Aims: Assess the efficacy and safety of saxagliptin added to a submaximal sulphonylurea dose vs. uptitration of sulphonylurea monotherapy in patients with type 2 diabetes and inadequate glycaemic control with sulphonylurea monotherapy.
Methods and patients: A total of 768 patients (18-77 years; HbA(1c) screening >or= 7.5 to <or= 10.0%) were randomised and treated with saxagliptin 2.5 or 5 mg in combination with glyburide 7.5 mg vs. glyburide 10 mg for 24 weeks. Blinded uptitration glyburide was allowed in the glyburide-only arm to a maximum total daily dose of 15 mg. Efficacy analyses were performed using ANCOVA and last-observation-carried-forward methodology.

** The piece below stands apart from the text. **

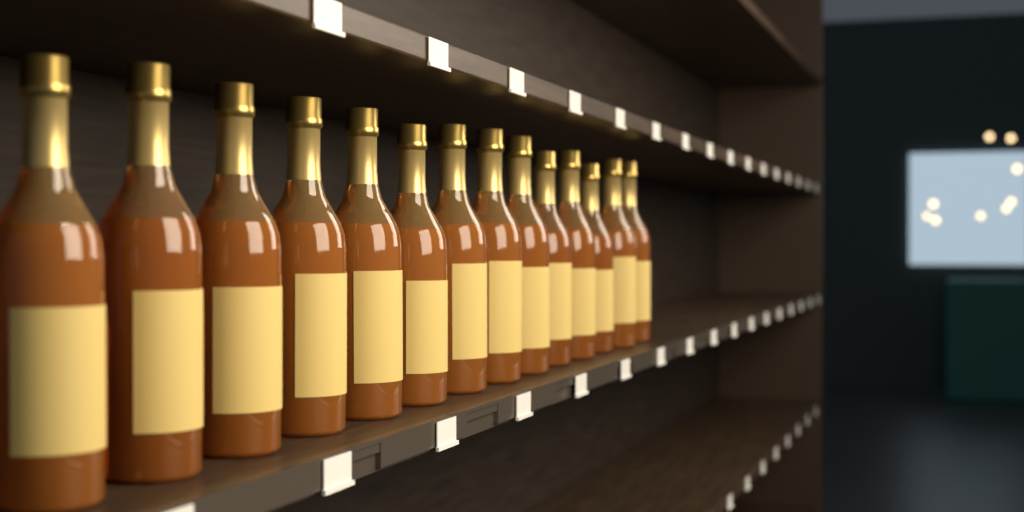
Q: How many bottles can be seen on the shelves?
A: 14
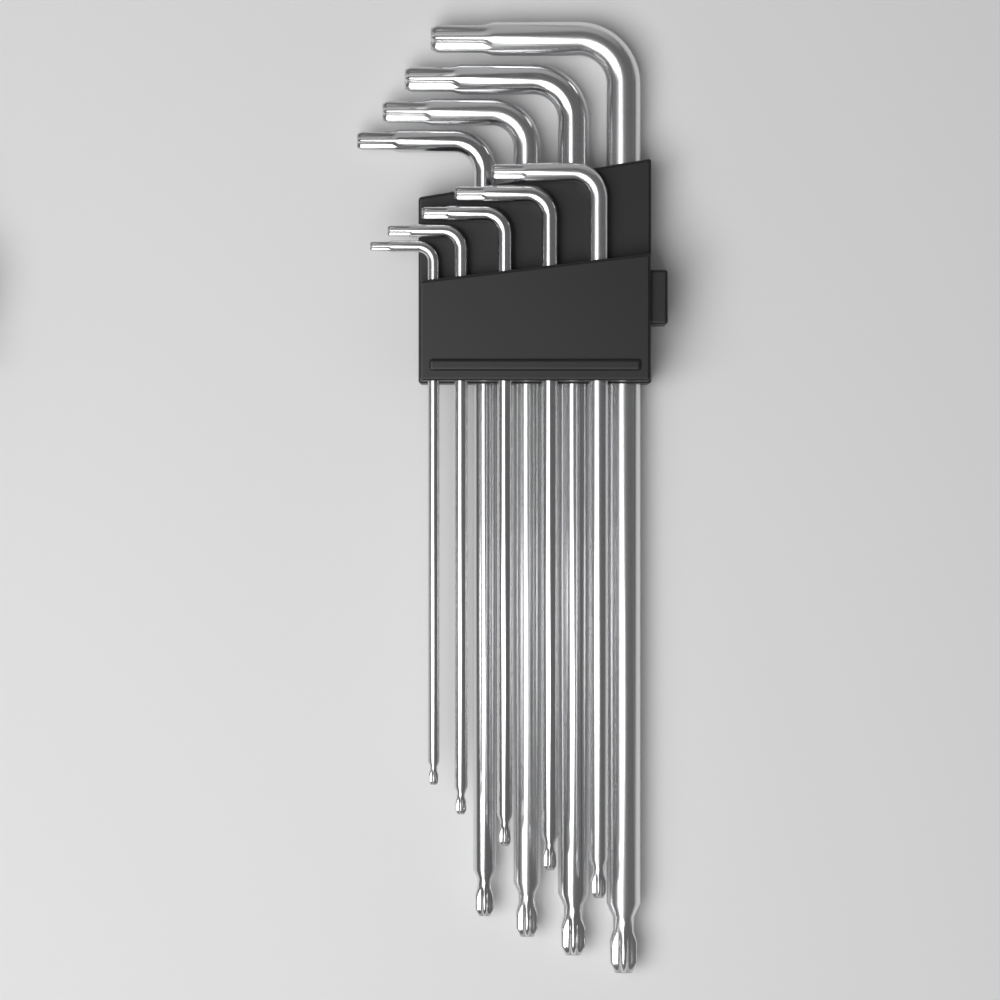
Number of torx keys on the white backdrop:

Results: At week 24, 92% of glyburide-only patients were uptitrated to a total glyburide dose of 15 mg/day. Saxagliptin 2.5 and 5 mg provided statistically significant adjusted mean decreases from baseline to week 24 vs. uptitrated glyburide, respectively, in HbA(1c) (-0.54%, -0.64% vs. +0.08%; both p < 0.0001) and fasting plasma glucose (-7, -10 vs. +1 mg/dl; p = 0.0218 and p = 0.002). The proportion of patients achieving an HbA(1c) < 7% was greater for saxagliptin 2.5 and 5 mg vs. uptitrated glyburide (22.4% and 22.8% vs. 9.1%; both p < 0.0001). Postprandial glucose area under the curve was reduced for saxagliptin 2.5 and 5 mg vs. uptitrated glyburide (-4296 and -5000 vs. +1196 mg.min/dl; both p < 0.0001). Adverse event occurrence was similar across all groups. Reported hypoglycaemic events were not statistically significantly different for saxagliptin 2.5 (13.3%) and 5 mg (14.6%) vs. uptitrated glyburide (10.1%).
Conclusion: Saxagliptin added to submaximal glyburide therapy led to statistically significant improvements vs. uptitration of glyburide alone across key glycaemic parameters and was generally well tolerated.
Trial registration: ClinicalTrials.gov NCT00313313.